### PASSAGE FOR REVIEW
────────

I'm not pointing to his commentary on Bitcoin or whatever. I was just stating a fact, that Dimon isn't considered brilliant by any Mark by industry insiders in finance, just lucky during 08. He has been wrong on a lot of things, even though I actually agree with his crypto thesis.
I’m not sure what you mean, his bank was the strongest and most highly capitalized during 2008. He famously had to be brow beaten into accepting federal bailout money.
And brilliant doesn’t mean perfect. he’s had his share of mistakes, but his business record is one of the best.
a.) Jamie Dimon had nothing to do with JPMorgan's strong financial position in 2008. He just lucked into the fact that JPM was not exposed to MBSs as heavily as the others. JPM did get exposed mightily in the flash crash of 2012 though, and that was under his watch.
2.) Where do you get this info that he was "brow-beaten" into accepting Fed money? Many of the banks, including others such as Wells Fargo and Boa didn't need the money either. That was just Hank Paulson's way of compensating them for the really expensive acquisitions, which none of the banks wanted to do really (JPM got Chase, Wells Fargo got Wachovia, BoA got Merrill Lynch, Buffett got Goldman Sachs and Lehman was left to die).
3.) There are way more brilliant bankers and financiers than Dimon in the financial industry. Steven Schwarzman and Peter Peterson built a behemoth investment firm from the ground up. Sergio Ermotti just engineered one of the best turnarounds for a big bank at UBS. Blankfein and now Solomon effectively shifted GS from their S&T desks to give more power to the Strats Tech teams, effectively changing the culture at GS, a sector where JPM is effectively lagging in spite of being the largest bank with the biggest resources. And this is not even taking into account some of the more brilliant bankers abroad.
Compared to nitwists like Thain or Corbat or whoever, sure Jamie Dimon beats them. But there are way more brilliant bankers who actually built something. Jamie is the classic example of happened to be at the right place at the right time.
I honestly don't know how this hero-worship of Dimon came to be - maybe it's those memes they have running around.
1.) It's standard practice for COOs to take over when CEOs leave. Jamie Dimon's COO position was a result of the merger between Bank One and JPMorgan. Nothing unique.
2.) Different banks had different focus areas, and not everyone jumped into the MBS bandwagon. If you notice, all investment-banking oriented banks got rekted while all the consumer banks stayed afloat, bar some exceptional risky bets by the likes of Wachovia and Chase. All the survivors were consumer banks eating up investment banks.

────────

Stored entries
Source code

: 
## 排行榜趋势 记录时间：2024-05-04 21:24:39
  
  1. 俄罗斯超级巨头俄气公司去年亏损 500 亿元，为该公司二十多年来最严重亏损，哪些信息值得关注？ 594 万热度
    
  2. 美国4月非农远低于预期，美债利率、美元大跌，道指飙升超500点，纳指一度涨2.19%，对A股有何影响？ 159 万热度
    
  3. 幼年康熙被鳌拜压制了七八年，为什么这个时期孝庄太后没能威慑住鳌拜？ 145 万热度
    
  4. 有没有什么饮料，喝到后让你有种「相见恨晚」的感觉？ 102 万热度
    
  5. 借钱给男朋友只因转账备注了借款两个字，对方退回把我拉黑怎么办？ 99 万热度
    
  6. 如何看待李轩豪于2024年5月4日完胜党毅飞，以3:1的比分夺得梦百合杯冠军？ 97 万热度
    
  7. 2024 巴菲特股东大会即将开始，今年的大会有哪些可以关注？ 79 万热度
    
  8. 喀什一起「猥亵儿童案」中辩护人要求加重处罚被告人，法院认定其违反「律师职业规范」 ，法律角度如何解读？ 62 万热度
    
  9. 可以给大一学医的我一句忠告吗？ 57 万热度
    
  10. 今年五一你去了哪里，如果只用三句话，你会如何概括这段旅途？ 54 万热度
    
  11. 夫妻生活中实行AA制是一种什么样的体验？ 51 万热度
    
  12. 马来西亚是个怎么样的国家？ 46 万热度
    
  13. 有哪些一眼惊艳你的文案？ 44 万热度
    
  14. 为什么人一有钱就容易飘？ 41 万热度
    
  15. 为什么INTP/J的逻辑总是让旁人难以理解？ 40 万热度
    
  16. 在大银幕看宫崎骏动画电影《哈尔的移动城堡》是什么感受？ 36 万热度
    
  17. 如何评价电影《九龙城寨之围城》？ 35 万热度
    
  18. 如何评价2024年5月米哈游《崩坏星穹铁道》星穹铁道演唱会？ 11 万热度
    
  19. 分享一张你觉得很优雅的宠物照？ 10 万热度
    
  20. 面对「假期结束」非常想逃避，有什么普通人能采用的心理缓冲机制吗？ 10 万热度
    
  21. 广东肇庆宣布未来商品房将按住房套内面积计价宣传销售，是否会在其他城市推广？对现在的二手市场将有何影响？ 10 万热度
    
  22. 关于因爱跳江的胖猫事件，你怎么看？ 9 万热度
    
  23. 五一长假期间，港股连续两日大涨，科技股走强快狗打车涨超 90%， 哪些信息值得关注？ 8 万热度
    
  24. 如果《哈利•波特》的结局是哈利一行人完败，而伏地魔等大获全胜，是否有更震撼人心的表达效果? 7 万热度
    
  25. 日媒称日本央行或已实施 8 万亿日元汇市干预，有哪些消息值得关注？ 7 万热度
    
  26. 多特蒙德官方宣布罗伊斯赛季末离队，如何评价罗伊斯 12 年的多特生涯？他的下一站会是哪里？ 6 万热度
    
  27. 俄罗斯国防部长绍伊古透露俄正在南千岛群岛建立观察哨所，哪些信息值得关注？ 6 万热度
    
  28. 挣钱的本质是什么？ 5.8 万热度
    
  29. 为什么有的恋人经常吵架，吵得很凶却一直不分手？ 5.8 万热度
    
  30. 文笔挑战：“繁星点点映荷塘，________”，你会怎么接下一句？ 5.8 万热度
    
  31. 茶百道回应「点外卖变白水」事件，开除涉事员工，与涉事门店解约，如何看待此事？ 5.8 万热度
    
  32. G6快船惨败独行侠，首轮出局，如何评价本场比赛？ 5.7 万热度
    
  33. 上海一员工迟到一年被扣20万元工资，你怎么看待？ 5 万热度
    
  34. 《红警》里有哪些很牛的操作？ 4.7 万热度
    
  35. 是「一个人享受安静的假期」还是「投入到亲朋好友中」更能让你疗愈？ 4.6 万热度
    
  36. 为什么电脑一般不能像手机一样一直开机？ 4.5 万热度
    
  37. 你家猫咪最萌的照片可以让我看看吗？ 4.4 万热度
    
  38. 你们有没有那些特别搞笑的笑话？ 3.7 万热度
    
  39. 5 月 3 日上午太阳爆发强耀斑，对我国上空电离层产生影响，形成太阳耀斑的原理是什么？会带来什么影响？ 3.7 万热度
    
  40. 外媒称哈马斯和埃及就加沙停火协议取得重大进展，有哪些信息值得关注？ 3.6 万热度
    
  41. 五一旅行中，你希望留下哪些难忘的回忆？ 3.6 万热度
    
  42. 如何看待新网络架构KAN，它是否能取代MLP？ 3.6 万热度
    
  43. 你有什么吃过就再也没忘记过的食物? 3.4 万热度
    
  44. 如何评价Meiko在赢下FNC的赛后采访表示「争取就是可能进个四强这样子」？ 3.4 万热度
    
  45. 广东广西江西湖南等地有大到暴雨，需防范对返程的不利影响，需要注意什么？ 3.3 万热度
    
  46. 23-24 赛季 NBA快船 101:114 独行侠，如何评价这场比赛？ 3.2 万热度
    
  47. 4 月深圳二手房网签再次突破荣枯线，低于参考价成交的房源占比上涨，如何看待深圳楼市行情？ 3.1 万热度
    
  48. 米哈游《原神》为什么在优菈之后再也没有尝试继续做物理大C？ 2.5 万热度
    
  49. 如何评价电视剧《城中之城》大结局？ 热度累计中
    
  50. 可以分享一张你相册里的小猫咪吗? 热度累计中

────────

### REQUIRED WORK
Answer from the discussion about Jamie Dimon:
(a) Which bank does it say got Wachovia?
(b) Who does it say built a behemoth investment firm from the ground up?
(c) What merger does it say produced Dimon's COO position?

### RESULT OF THIS EXERCISE
(a) Wells Fargo
(b) Steven Schwarzman and Peter Peterson
(c) The merger between Bank One and JPMorgan